This I Believe: Don't Fear the Front Row

Feb 24, 2016

Something I have always noticed, walking into class on the first day of school, is how seats in the back of the room fill up the quickest. Students rush to these spots as if there were free cell phones on their desks. In a way, it’s understandable.

After all, it’s hard for teachers to keep a watchful eye when you’re twenty feet away. And the farther back you sit, the lower your chances are for getting called on to answer questions. I always considered myself a “middle-rower”, hovering between the boisterous bunch in the back and the timid calmness of the front, until a surprisingly insightful activity with some paper and a recycling bin inspired me not to suffer from front-row intimidation.

One day in class, my teacher handed out pieces of paper and instructed us to crumple them up into balls. As we crushed the paper, she moved a recycling bin to the front of the room. She challenged us to shoot the paper balls into the bin… without leaving our seats. At once, I felt a collective thought radiate around the room: if only we’d picked a seat closer to the front! All around me, my classmates exchanged nervous glances, as though we could already foresee the outcome – an all-out paper ball war. And we were right. Since a majority of us were sitting farther than the third row, little white spheres ended up all over the room. In the aftermath of the chaos, we surveyed the room and saw the floor covered in white. Even some basketball players, who were seated at the very back, missed the bin by a wide margin.

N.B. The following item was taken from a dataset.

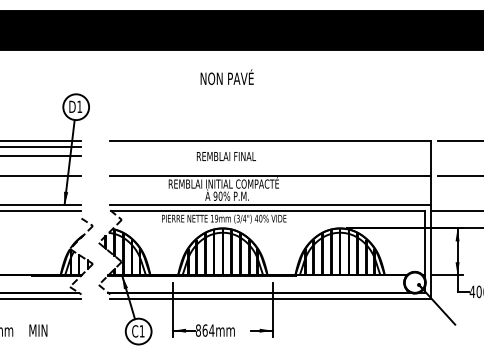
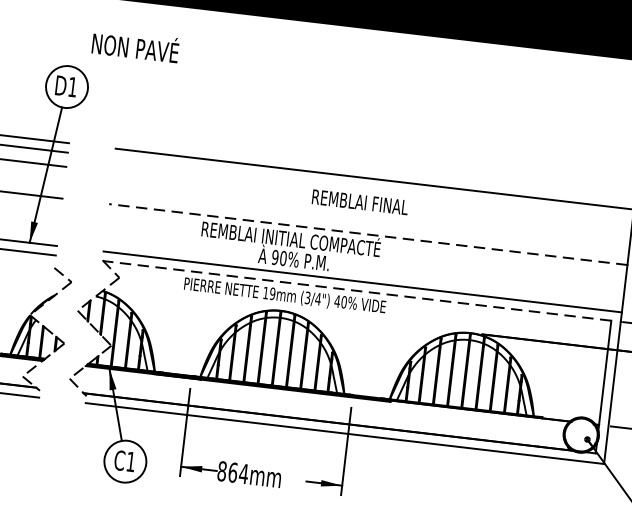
text: (226, 76) -> (134, 44), moved
text: (226, 156) -> (360, 202), moved
line: (270, 175) -> (368, 234), solid -> dashed
line: (267, 210) -> (356, 290), solid -> dashed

My teacher, who watched us fail miserably with a patient smile, started to explain what we were slowly realizing. Ultimately, the bin represented success. The paper balls were our dreams, and where we were sitting showed our effort to accomplish them. You can’t achieve your goals as a backseat viewer who shies away from challenges upfront. “Stay close to your goals. True victory comes from chasing your dreams with vigor,” she advised us.

Ever since that motivational activity, I’ve aspired to be a front-row sitter in every opportunity I am given. I understand that being as close as you can get to each new experience is an important part of life. Fearlessly facing challenges shows a strong character, a commitment to success. Over time, I’ve learned that even my everyday decisions—such as being the first volunteer to present a project in class or joining a school club—amount to so much more when they become a habit. I’ve never regretted taking the initiative. I realize how important it is to be able to take hold of the reins and design your own future, and that can’t be done from the back of the room. Life is a theater, and those in the front row get an unobstructed view of the main action. This I believe.